Compare that to GitHub Copilot at $10/month for just completions, or Copilot with the chat features at $10/month but with less capable editing integration. Cursor costs more but delivers more.

The 50,000 business customers are on Cursor Business at $40/user/month, which adds team features, admin controls, and privacy guarantees. At enterprise scale, $40/user/month for a tool that measurably increases developer productivity is easy to justify. Engineering time is expensive.

What Keeps Users Stuck

I talked to a dozen developers who switched to Cursor in the last six months. The pattern is consistent: they tried it for a week, and now they can't go back.

The reason isn't any single feature. It's the compound effect of small improvements. Tab completion that understands your current change intent. A chat panel that has full context of your project structure. Multi-file diffs that render cleanly. Terminal output that automatically feeds back into the AI's understanding.

Each of these is maybe 5% better than the alternative. But they stack. And because they're integrated at the editor level rather than the extension level, they feel seamless rather than bolted on.

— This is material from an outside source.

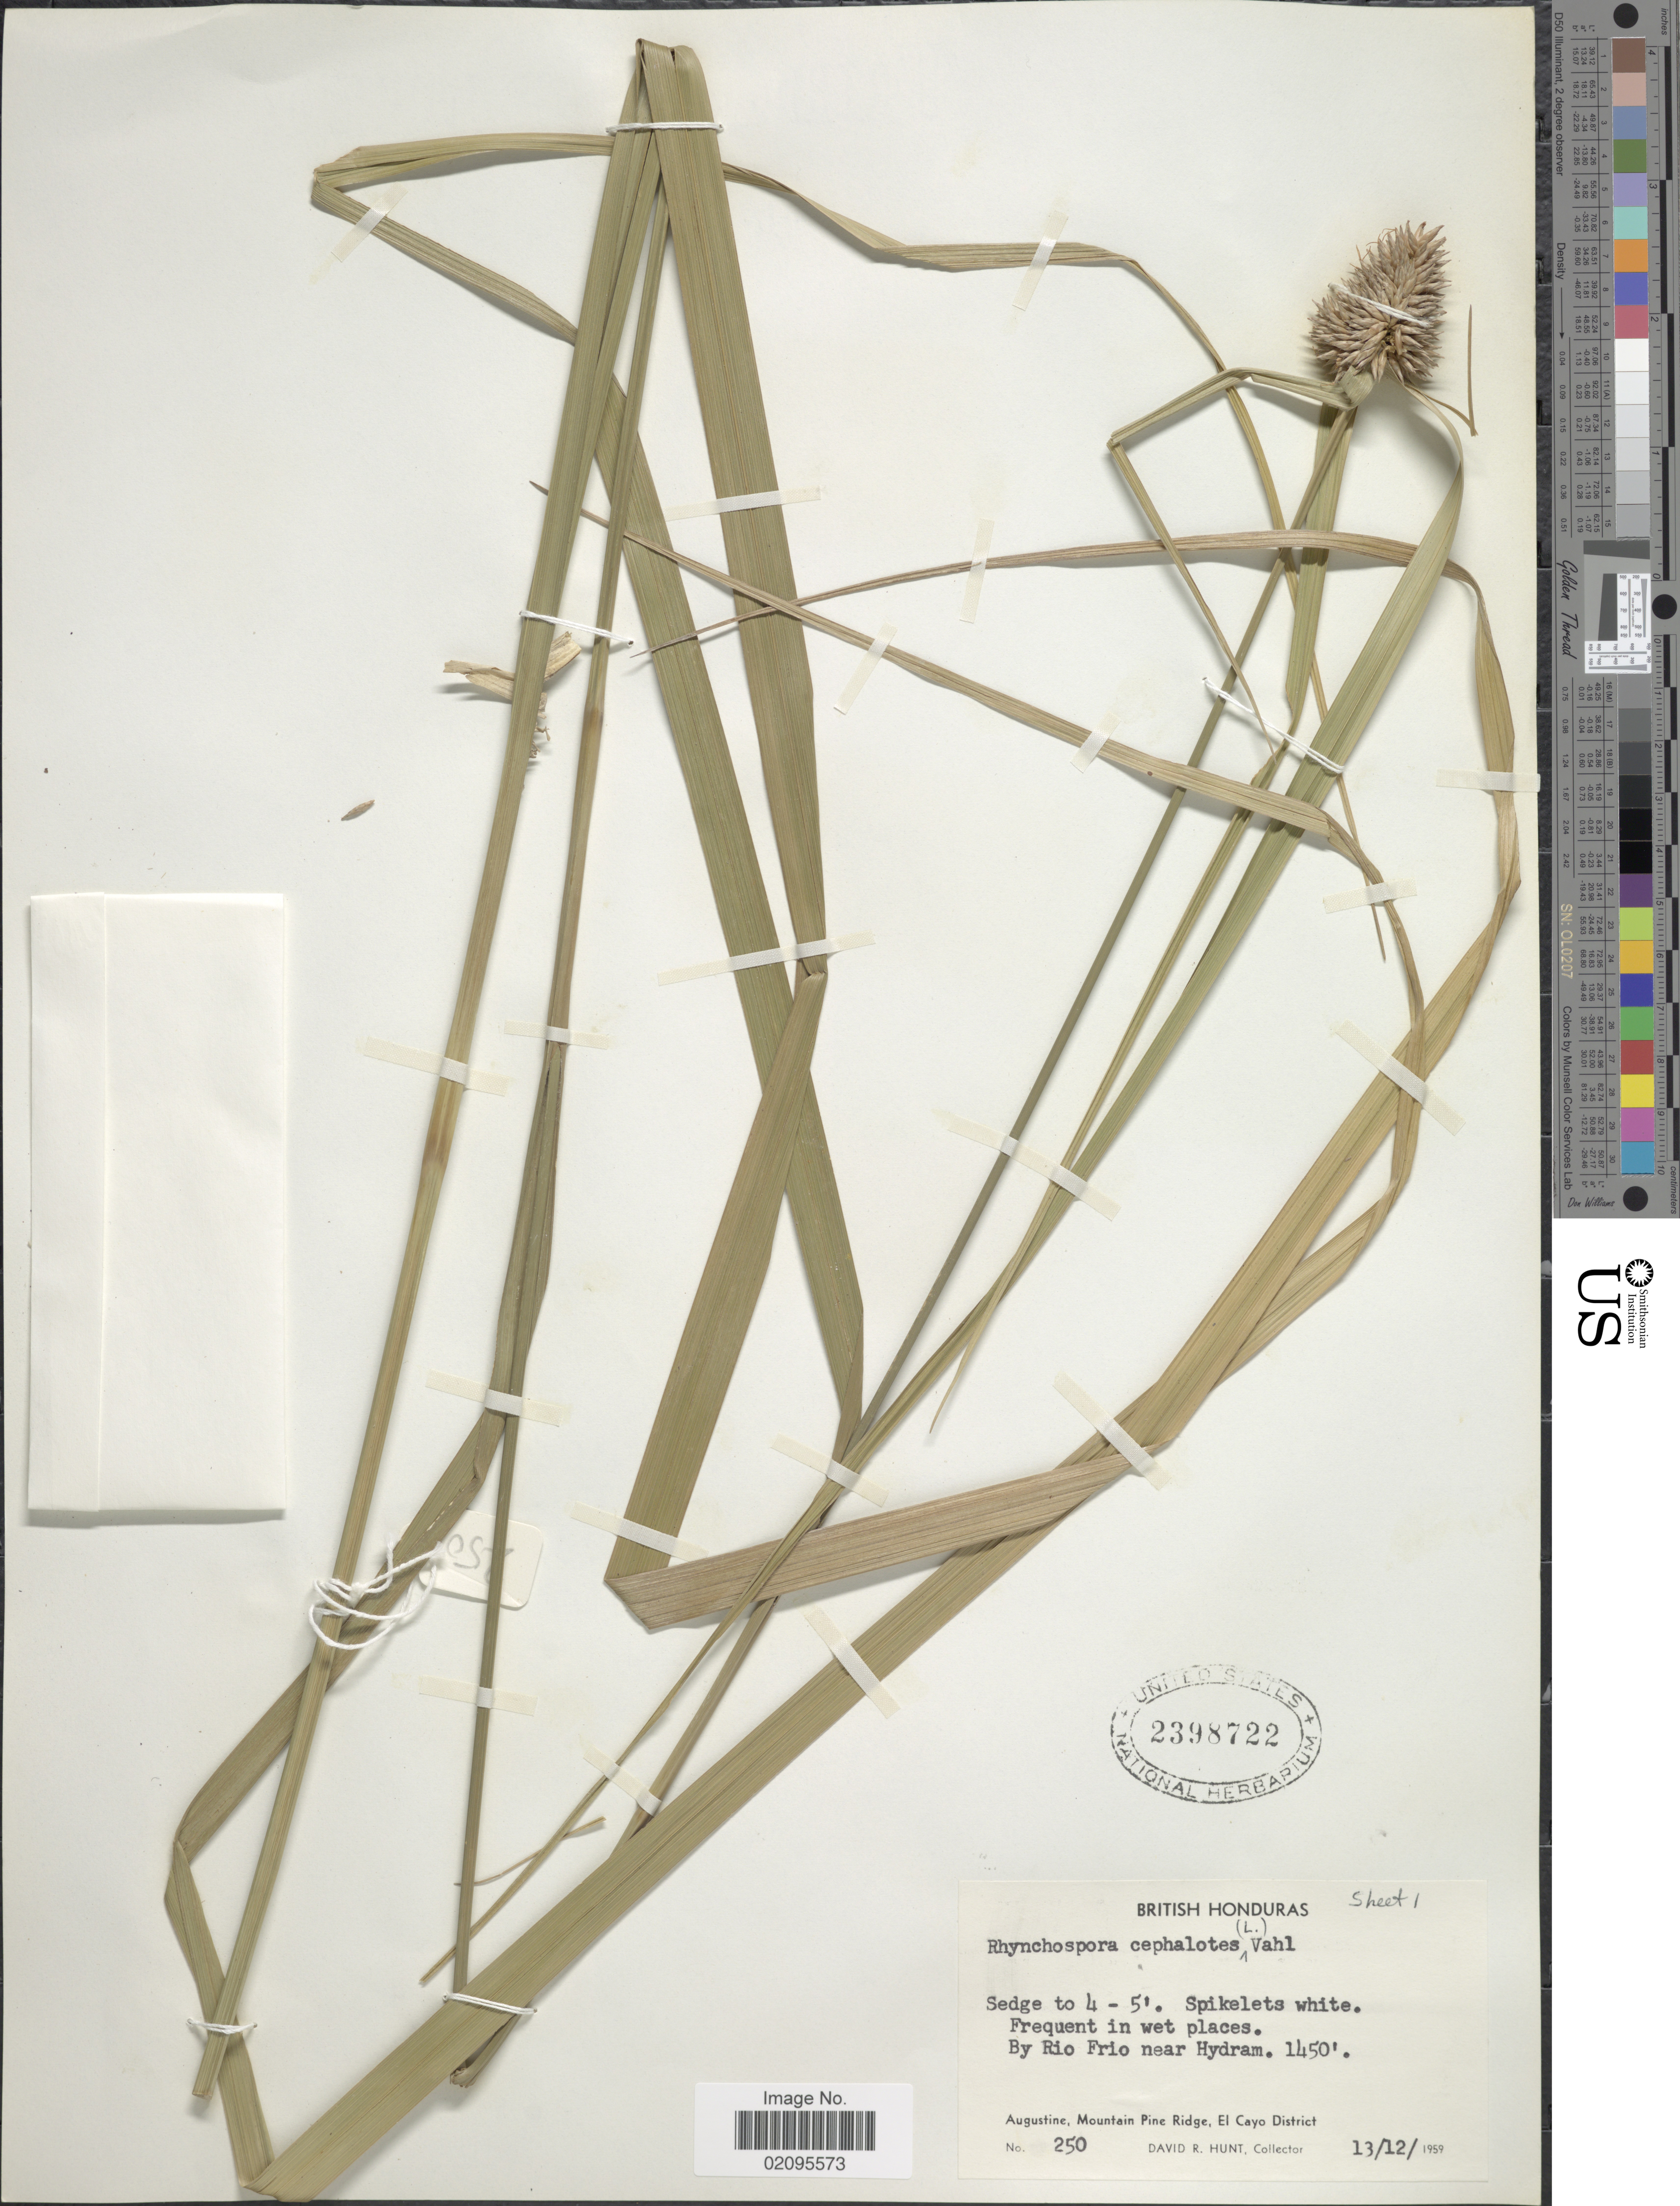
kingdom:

The network effect is kicking in too. When your team uses Cursor, you share .cursorrules files that configure the AI's behavior for your project. These accumulate project-specific knowledge — coding conventions, architecture patterns, testing approaches — that make the AI better for everyone on the team.

Where Cursor Struggles

It's not all roses. The VS Code fork means Cursor is perpetually playing catch-up with VS Code updates. Some extensions don't work correctly. Remote development support is improving but still behind VS Code's native implementation.

Performance can be an issue on large projects. The indexing that enables Cursor's codebase awareness takes time and memory. On a monorepo with millions of lines of code, the initial index can take 15-20 minutes and consume several gigabytes of RAM.

And the elephant in the room: vendor lock-in. If Cursor gets acquired, changes pricing dramatically, or shuts down, you've built your workflow around a tool you can't easily replace. Your .cursorrules files, your muscle memory, your team's processes — all tied to one startup.

The Bigger Picture

Cursor's success tells us something about where developer tools are heading. The IDE isn't just a text editor anymore — it's an AI orchestration layer. The value isn't in syntax highlighting or git integration. It's in how deeply the AI understands your codebase and how seamlessly it can modify it.

A million daily users in a market this competitive means Cursor found something real. Whether they keep the lead as Microsoft, Google, and JetBrains pour resources into their own AI integrations is the billion-dollar question. But right now, they're executing better than companies with a hundred times their resources.

That should make every developer tool company nervous.